Headlines December 21, 2021
Omicron Now Dominant Nationwide, Denver Confirms Two Cases
The Omicron variant is now the dominant coronavirus variant in the United States according to federal data released yesterday. The variant accounted for 73% of the new infections last week, marking a six-fold increase in its share of infections in only one week.
Meanwhile, state health officials confirmed two cases of Omicron infections for the first time in Denver Monday. Both individuals are vaccinated, one of them with a booster. Hospital capacity remains tight with about 94% of acute care beds in use. State health department data shows 84 percent of those hospitalized currently are unvaccinated.
The Denver Post reports hospitals are dealing with more non-COVID patients than they had during last fall’s COVID-19 surge. Staffing shortages are also limiting hospital bed capacity.
COVID-19 Outbreaks Force Indoor Events Cancellations
The Denver Post also reports COVID-19 outbreaks have caused a wave of event cancellations for indoor public events in Colorado.
The Denver Center for the Performing Arts will make an announcement today about future performances of The Lion King as the company experienced breakthrough COVID-19 cases over the weekend.
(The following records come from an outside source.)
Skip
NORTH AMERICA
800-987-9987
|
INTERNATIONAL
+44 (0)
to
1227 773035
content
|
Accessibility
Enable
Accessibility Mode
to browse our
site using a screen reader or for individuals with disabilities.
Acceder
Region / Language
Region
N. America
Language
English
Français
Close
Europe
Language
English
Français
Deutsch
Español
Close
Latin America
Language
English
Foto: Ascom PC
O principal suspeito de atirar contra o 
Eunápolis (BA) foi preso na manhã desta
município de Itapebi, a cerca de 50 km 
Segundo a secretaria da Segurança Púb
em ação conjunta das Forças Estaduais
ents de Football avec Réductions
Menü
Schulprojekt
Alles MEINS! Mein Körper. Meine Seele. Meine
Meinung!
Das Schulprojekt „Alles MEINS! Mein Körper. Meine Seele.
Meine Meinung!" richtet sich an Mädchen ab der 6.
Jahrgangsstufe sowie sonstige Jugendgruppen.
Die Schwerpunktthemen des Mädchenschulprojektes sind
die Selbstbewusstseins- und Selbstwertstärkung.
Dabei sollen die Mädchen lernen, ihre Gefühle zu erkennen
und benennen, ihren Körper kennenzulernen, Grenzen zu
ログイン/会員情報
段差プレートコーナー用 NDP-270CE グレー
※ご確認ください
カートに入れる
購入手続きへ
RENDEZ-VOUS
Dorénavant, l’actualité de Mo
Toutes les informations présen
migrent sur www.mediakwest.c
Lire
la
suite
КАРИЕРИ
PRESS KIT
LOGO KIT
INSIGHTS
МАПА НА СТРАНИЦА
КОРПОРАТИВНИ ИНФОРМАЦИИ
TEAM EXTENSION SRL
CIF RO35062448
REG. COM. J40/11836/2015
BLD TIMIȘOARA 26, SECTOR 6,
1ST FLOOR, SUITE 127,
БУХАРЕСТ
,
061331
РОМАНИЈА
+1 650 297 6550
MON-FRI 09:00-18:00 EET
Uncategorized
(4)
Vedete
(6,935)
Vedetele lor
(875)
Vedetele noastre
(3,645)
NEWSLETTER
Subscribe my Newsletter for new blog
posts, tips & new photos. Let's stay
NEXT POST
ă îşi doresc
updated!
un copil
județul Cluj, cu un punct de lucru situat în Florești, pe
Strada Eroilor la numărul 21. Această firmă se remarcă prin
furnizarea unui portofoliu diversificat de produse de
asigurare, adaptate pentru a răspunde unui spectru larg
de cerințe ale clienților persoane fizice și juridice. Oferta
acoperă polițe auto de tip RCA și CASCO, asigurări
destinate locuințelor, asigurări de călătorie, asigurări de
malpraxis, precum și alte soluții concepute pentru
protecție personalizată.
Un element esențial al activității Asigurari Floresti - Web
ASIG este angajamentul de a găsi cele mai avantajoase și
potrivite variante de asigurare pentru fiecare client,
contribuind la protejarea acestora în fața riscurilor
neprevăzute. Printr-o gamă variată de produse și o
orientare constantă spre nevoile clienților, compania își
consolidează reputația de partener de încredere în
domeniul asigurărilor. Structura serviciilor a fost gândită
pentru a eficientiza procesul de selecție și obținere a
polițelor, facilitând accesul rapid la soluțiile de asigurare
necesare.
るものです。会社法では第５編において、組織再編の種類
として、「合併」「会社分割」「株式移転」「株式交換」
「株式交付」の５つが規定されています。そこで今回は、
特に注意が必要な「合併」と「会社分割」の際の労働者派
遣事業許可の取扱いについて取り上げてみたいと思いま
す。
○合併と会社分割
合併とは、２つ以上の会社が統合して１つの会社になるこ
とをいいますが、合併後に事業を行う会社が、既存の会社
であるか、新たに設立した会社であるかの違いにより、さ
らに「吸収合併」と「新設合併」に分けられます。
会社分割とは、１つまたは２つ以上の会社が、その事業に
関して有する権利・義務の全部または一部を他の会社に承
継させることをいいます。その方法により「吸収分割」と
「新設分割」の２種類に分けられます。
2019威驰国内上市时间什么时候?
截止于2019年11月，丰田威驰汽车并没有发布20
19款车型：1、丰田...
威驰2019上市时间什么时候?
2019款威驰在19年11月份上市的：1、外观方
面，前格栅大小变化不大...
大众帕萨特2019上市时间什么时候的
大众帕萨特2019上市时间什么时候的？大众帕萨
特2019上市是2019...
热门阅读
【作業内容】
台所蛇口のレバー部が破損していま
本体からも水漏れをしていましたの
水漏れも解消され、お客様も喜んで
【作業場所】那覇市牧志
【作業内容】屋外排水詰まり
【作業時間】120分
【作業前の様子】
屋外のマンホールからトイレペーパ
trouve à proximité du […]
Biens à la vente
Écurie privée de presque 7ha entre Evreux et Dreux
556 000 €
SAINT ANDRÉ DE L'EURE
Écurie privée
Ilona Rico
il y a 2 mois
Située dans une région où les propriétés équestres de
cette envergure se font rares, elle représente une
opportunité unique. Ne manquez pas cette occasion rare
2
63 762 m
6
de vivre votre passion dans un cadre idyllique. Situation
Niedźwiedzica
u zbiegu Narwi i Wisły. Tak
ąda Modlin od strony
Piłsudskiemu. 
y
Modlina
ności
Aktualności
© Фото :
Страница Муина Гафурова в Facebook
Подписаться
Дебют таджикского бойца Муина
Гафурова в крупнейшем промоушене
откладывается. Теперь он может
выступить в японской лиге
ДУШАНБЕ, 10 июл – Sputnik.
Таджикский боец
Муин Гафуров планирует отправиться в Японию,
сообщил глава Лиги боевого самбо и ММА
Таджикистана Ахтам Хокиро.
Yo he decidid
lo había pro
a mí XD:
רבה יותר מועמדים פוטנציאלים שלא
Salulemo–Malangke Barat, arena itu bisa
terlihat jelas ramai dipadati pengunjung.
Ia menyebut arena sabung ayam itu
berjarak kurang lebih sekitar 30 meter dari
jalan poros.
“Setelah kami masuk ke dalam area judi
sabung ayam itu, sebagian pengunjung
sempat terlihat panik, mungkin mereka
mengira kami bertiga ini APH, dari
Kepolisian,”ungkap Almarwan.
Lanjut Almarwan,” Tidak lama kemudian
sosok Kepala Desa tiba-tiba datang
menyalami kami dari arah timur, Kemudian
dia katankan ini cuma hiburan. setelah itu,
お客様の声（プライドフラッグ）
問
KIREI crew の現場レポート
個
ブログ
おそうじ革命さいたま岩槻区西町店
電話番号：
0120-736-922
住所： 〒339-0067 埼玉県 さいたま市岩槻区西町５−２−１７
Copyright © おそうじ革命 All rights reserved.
Negative PCR testing allowed the company to proceed with yesterday’s matinee performance, but officials canceled the pair of performances scheduled for today.
Coronavirus infections are also impacting sporting events as the NBA canceled a Denver Nuggets game on Sunday as the visiting Brooklyn Nets reported breakthrough infections. The Colorado Avalanche postponed four games last week as five players were in COVID-19 protocol.
Prior to an uptick of cancellations and postponements over the weekend, event promoters canceled performances earlier in the month at area venues such as the Newman Center, Bluebird Theater, and Mission Ballroom.
Governor Appoints Ken Montera as 5th District CU Regent
Gov. Jared Polis named Montera to represent the 5th Congressional District, which includes Colorado Springs. He will replace Chance Hill, who resigned his seat last month for career opportunities outside the state. The Denver Gazette reports that Hill was in the middle of a six-year term that would have expired in 2025. Montera will serve the unpaid post until the Nov. 8, 2022 election. The winner of that race will serve out the remaining two years of the term.
Polis said he selected Montera, who had been endorsed by the Republican Party’s 5th Congressional District assembly, because he felt Montera would cut costs and waste and would work to made higher education affordable. Montera is an alumnus of the University of Colorado Boulder. He received a bachelor’s degree in marketing from the Leeds School of Business.
Montera said he plans to seek election to the seat next November. He said one of his first priorities would be to help make attending one of the Colorado University schools more affordable, noting that the cost now has become too high for many in the state to afford.
Longmont City Council Approves Purchase of Adam Farm Property
The Longmont City Council unanimously approved last evening the purchase of the 130 acre Adam Farm property. The purchase will extend the city’s open space and trail network and will include six shares from the Oligarchy Ditch Company.
The property, located southeast of Union Reservoir and west of the St. Vrain State Park, will cost the city $5.5 million with Boulder County potentially reducing the city’s cost by acquiring a conservation easement over the property for $2 million.
Longmont began negotiations with the Adam Family for the property in 2019. Along with open space and watershed corridor protection, the city plans on developing a trail system between Union Reservoir, St. Vrain State Park, and the St. Vrain Greenway.
Denver City Council Approves 20 MPH Neighborhood Street Speed Limit
The Denver City Council approved a speed reduction to the city’s neighborhood streets on Monday evening. The ordinance, which will go into effect as soon as Mayor Michael Hancock signs it, will reduce the default speed limit of the city’s neighborhood streets to 20 mph from 25 mph. The city council vote comes in response to a rise in traffic deaths this year and council members urging a cultural shift to slow down.
City leaders began the “20 is Plenty” campaign more than a year ago by amending the city’s budget to include a $350,000 feasibility study to examine speed limit reductions for all types of city streets. The change comes with a possible $1.5 million price tag as the city will need to change thousands of signs across the city with the work taking three to five years to complete.
FBI Denver Division Warns About Phone Scammers
Officials with the FBI Denver Division are warning Colorado and Wyoming residents about a phone scam in which imposters pose as law enforcement officials asking for payments for outstanding warrants or fines.
According to the FBI, the scammers use spoof law enforcement phone numbers, names of actual officers, and mostly target women with lucrative careers and an online presence.